Rating:  Summary: THE RAMBLER REVIEW Review: I bought this book thinking it was for a beginner. However, I was unpleasantly surprised to find that this author teaches this subject much like some of the poor professors at colleges I know. They talk at you instead of helping you understand the subject. Once you sift through the many instances of dry humor, pomp and circumstance, you are left with an empty feeling that you have missed something.
At first I though it was just me. However, after many re-reads of chapters, I found that this author continually rambles about one subject then abruptly moves to another in his examples. He then proceeds to further confuse you by mixing in other mathematical concepts that add noise to understanding what he meant to say in the first place.
I would not recommend this book to a beginner, as this author makes every attempt to elude the concept of a beginner's book by adding worthless blather and his knowledge of other subjects to an already complicated subject. Add to that poorly written examples that ultimately add more confusion by adding unnecessary unexplained concepts, and you have the worst beginner's book I have read in awhile. This author's book, at best, has an intermediate audience in mind. However, even they would need to be suffering from ADD to follow this author's thought patterns.

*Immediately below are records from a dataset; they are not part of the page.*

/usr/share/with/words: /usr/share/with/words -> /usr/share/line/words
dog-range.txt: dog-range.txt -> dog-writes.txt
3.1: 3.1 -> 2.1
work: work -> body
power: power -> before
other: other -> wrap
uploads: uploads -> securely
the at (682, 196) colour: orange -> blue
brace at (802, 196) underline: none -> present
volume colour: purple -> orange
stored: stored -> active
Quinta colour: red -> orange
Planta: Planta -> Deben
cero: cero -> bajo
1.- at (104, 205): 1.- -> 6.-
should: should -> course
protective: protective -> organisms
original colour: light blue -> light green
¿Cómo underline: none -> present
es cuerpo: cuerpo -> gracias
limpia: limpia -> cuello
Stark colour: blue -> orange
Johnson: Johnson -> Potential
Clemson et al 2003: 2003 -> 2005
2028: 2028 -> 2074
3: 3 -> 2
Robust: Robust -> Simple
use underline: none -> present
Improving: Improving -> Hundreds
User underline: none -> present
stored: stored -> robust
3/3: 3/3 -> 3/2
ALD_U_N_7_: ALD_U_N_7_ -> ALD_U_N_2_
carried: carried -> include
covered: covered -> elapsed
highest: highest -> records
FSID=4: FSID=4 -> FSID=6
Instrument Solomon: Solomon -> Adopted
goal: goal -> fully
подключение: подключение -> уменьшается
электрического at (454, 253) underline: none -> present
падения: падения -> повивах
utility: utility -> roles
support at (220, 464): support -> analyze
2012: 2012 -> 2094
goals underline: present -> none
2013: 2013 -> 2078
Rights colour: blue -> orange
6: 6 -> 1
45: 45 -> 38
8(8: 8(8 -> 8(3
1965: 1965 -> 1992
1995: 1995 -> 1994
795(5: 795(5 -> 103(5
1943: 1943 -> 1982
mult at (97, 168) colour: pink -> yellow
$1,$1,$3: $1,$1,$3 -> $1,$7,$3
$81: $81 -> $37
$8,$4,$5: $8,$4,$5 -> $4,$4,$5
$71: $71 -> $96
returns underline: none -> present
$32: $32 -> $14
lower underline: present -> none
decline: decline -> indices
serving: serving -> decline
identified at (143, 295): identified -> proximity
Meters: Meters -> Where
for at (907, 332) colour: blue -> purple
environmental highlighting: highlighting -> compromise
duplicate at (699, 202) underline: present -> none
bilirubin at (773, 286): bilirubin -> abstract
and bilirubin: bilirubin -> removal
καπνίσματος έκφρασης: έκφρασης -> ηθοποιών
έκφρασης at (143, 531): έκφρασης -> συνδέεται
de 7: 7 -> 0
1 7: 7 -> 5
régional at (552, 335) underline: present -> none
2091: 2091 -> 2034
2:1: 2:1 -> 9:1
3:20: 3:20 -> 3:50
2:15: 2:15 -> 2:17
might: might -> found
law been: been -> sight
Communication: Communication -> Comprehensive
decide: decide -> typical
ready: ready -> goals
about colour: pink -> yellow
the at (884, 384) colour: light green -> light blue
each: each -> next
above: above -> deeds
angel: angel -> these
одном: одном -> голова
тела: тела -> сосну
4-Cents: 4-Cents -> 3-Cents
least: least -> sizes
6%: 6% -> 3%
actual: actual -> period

Rating:  Summary: detailed Review: Ivor Horton has an exceptional talent for organizing and presenting C++ that makes it easy to learn. This is a very difficult lanuage, but if you persist, you will learn with his book. It is the best C++ learner book I have found. He leads you through each chapter expanding on the previous. It is slow going at first because you need to know so many things to begin programming. It becomes easy after you get half way through the book and all the pieces of the puzzle start coming together.
Rating:  Summary: Great Way To Get Started. Review: This book is written quite well for some one who wants to learn C++ from the ground up. It starts with a good No Nonsense procedural approach to C/C++ and then on to an Object Oriented view then works into windows programming and even a bit on database access with C++. Very nice way to start. Bottom Line absolute a ton of Info Presented in a easy to read and understand way. No Extra words like you would get from a college textbook so they could charge more for the text and a ton of info because the author is trying to teach you completely instead of teach you programming 101 and 102. Obviously as one progresses with C++ more books would be required. After you get through the procedural and Object Oriented part of this book I would plan on buying a book which teaches you other important aspects of programming such as Data structures, and Parsing. Read that while moving on to the windows part of the book. Not that it's at all needed to understand the "windows" half of the books but it stuff that all programmers should know.